Re: [PATCH 1/1] selftests: KVM: set affinity of VM to right CPUs

From: Dongli Zhang
Date: Tue Sep 28 2021 - 13:37:18 EST




On 9/27/21 12:22 PM, Sean Christopherson wrote:
> On Fri, Sep 24, 2021, Dongli Zhang wrote:
>> The nr_cpus = CPU_COUNT(&possible_mask) is the number of available CPUs in
>> possible_mask. As a result, the "cpu = i % nr_cpus" may always return CPU
>> that is not available in possible_mask.
>>
>> Suppose the server has 8 CPUs.
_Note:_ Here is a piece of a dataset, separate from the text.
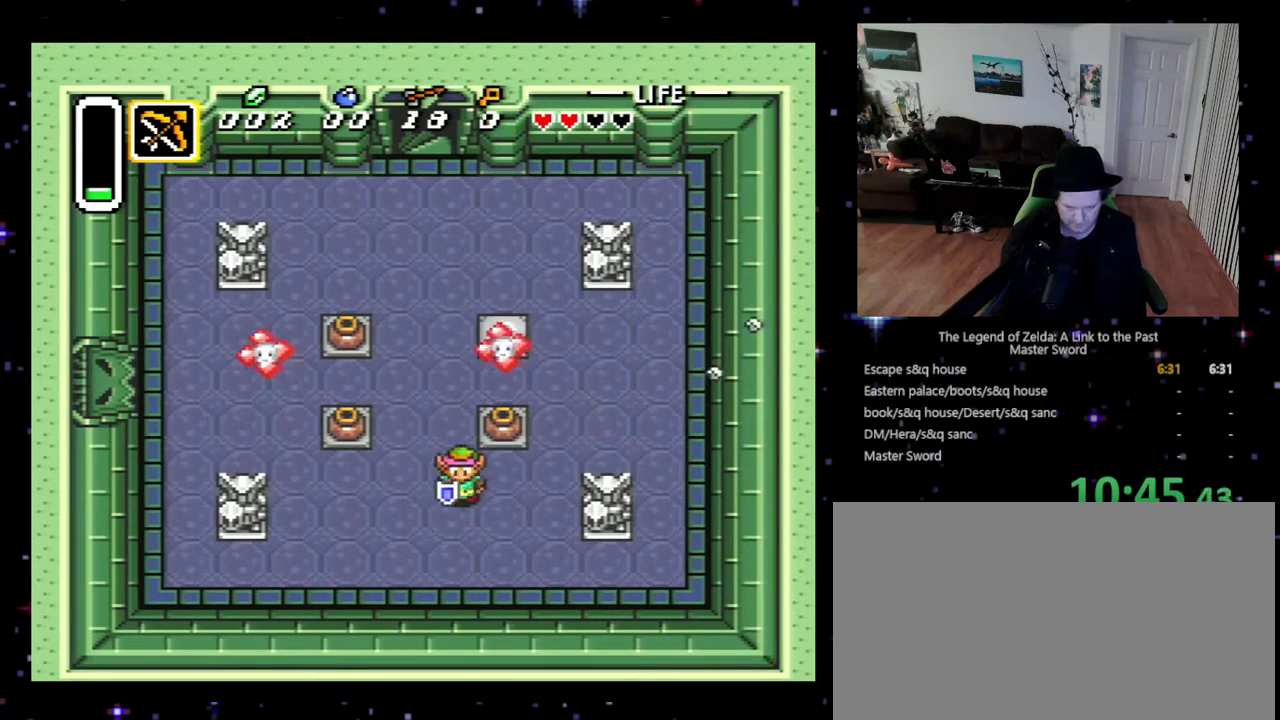
{"buttons": ["DPAD_UP"], "events": [[33, "DPAD_DOWN", "up"], [233, "DPAD_RIGHT", "up"], [233, "DPAD_UP", "down"], [300, "A", "down"], [433, "A", "up"]]}
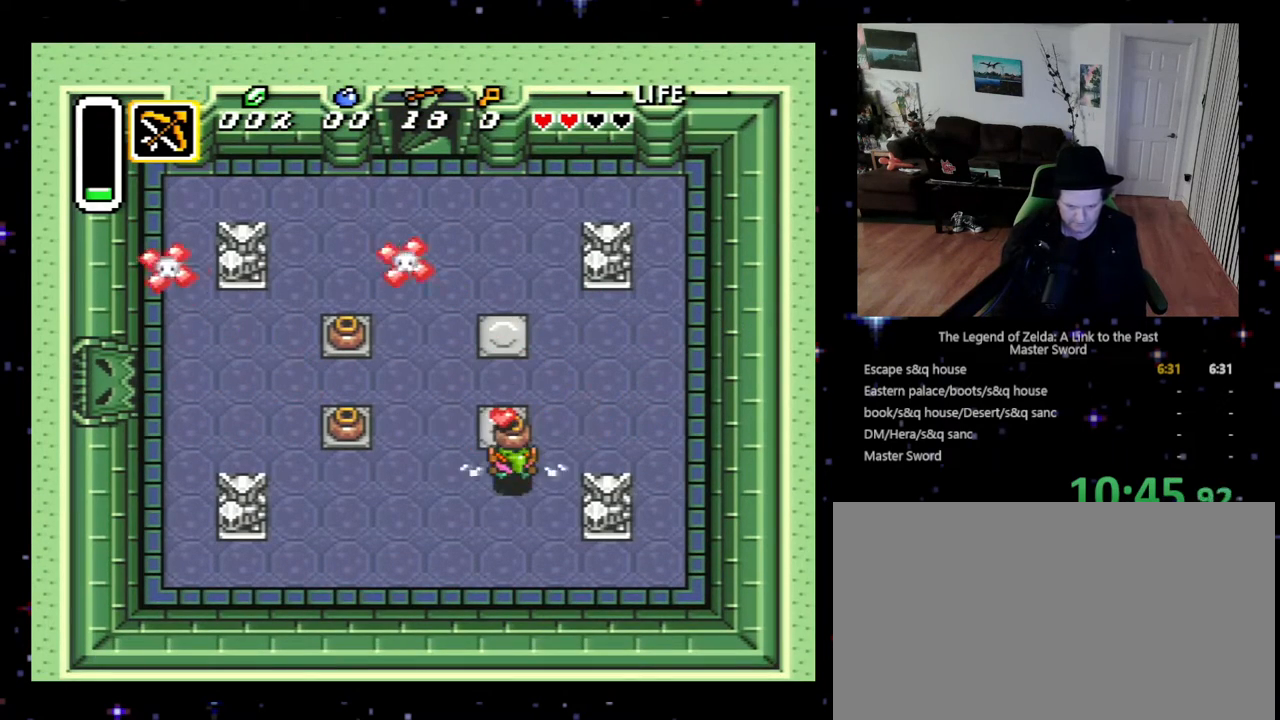
{"buttons": ["DPAD_LEFT"], "events": [[333, "A", "down"], [333, "DPAD_LEFT", "down"], [367, "DPAD_UP", "up"], [400, "A", "up"]]}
The below Failure is encountered immediately
>> if the task is bound to CPU 5 and 6.
>
> /facepalm
>
>> ==== Test Assertion Failure ====
>> rseq_test.c:228: i > (NR_TASK_MIGRATIONS / 2)
>> pid=10127 tid=10127 errno=4 - Interrupted system call
>> 1 0x00000000004018e5: main at rseq_test.c:227
>> 2 0x00007fcc8fc66bf6: ?? ??:0
>> 3 0x0000000000401959: _start at ??:?
>> Only performed 4 KVM_RUNs, task stalled too much?
>>
>> Signed-off-by: Dongli Zhang <dongli.zhang@xxxxxxxxxx>
>> ---
>> tools/testing/selftests/kvm/rseq_test.c | 18 +++++++++++++++++-
>> 1 file changed, 17 insertions(+), 1 deletion(-)
>>
>> diff --git a/tools/testing/selftests/kvm/rseq_test.c b/tools/testing/selftests/kvm/rseq_test.c
>> index c5e0dd664a7b..41df5173970c 100644
>> --- a/tools/testing/selftests/kvm/rseq_test.c
>> +++ b/tools/testing/selftests/kvm/rseq_test.c
>> @@ -10,6 +10,7 @@
>> #include <signal.h>
>> #include <syscall.h>
>> #include <sys/ioctl.h>
>> +#include <sys/sysinfo.h>
>> #include <asm/barrier.h>
>> #include <linux/atomic.h>
>> #include <linux/rseq.h>
>> @@ -43,6 +44,18 @@ static bool done;
>>
>> static atomic_t seq_cnt;
>>
>> +static int get_max_cpu_idx(void)
>> +{
>> + int nproc = get_nprocs_conf();
>> + int i, max = -ENOENT;
>> +
>> + for (i = 0; i < nproc; i++)
>> + if (CPU_ISSET(i, &possible_mask))
>> + max = i;
>> +
>> + return max;
>> +}
>> +
>> static void guest_code(void)
>> {
>> for (;;)
>> @@ -61,10 +74,13 @@ static void *migration_worker(void *ign)
>> {
>> cpu_set_t allowed_mask;
>> int r, i, nr_cpus, cpu;
>> + int max_cpu_idx;
>>
>> CPU_ZERO(&allowed_mask);
>>
>> - nr_cpus = CPU_COUNT(&possible_mask);
>> + max_cpu_idx = get_max_cpu_idx();
>> + TEST_ASSERT(max_cpu_idx >= 0, "Invalid possible_mask");
>
> I feel like this should be a KSFT_SKIP condition, not an assert.
>
>> + nr_cpus = max_cpu_idx + 1;
>>
>> for (i = 0; i < NR_TASK_MIGRATIONS; i++) {
>> cpu = i % nr_cpus;
>
> This is still flawed, e.g. if the max CPU is 1023, but the task is pinned to _just_
> CPU 1023, then the assert at the end will likely still fail because the migration
> helper is effectively only running 1/1024 loops.
>
> It probably also makes sense to grab the min CPU to reduce the pain if the task
> is affined to a small subset.
>
> As an aside, _which_ CPUs the task is affined to seems to matter, e.g. some
> combinations of CPUs on my system don't fail, even with 100x iterations. Don't
> think there's anything the test can do about that, just an interesting data point
> that suggests pinning while running tests may be a bad idea.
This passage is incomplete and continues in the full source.